[Dataset records]
=-=-=

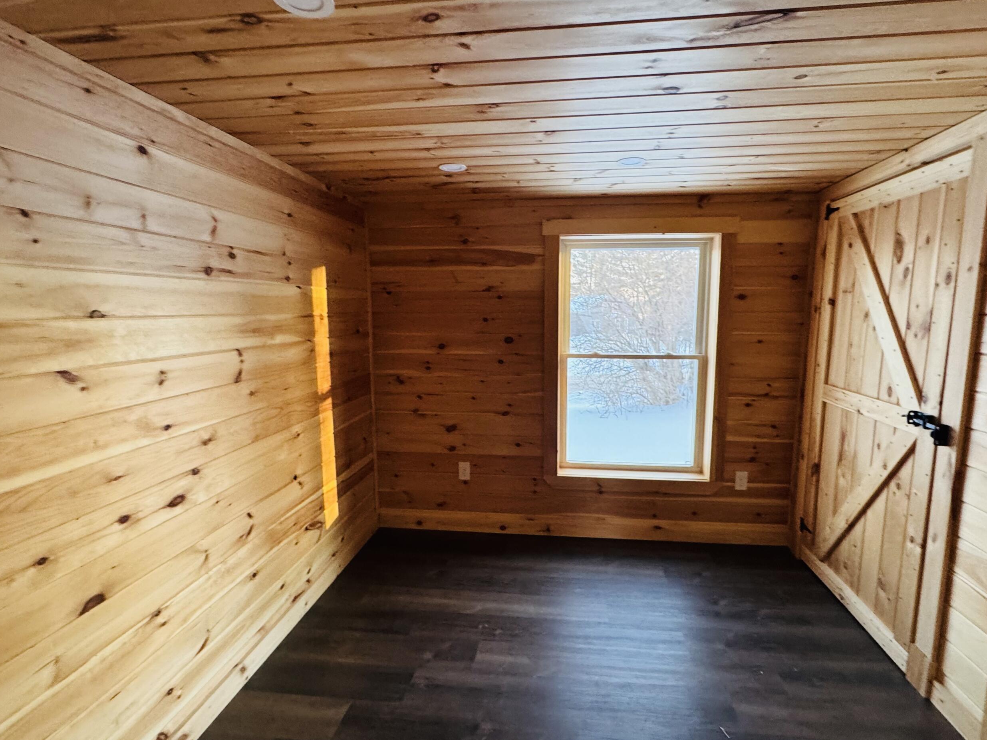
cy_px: 371
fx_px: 485
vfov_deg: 74.7
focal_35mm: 17
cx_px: 519
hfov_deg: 91.0
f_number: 2.2
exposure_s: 1/64
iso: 320
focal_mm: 2.22
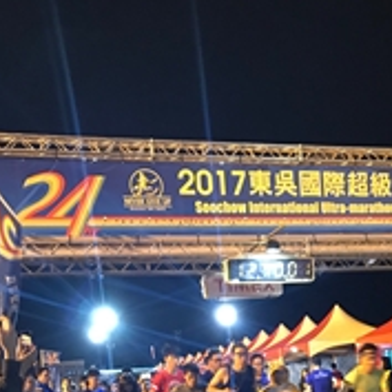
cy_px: 429
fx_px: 705
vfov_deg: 28.3
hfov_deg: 30.6
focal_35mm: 55
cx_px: 291
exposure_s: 1/7
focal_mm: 3.99
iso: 80
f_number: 1.8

=-=-=

What the task requires: The required output is every line of the entries, starting at the one that contains "hfov_deg: 30.6" and ending at the last, copied exactly.

Solution to this task:
hfov_deg: 30.6
focal_35mm: 55
cx_px: 291
exposure_s: 1/7
focal_mm: 3.99
iso: 80
f_number: 1.8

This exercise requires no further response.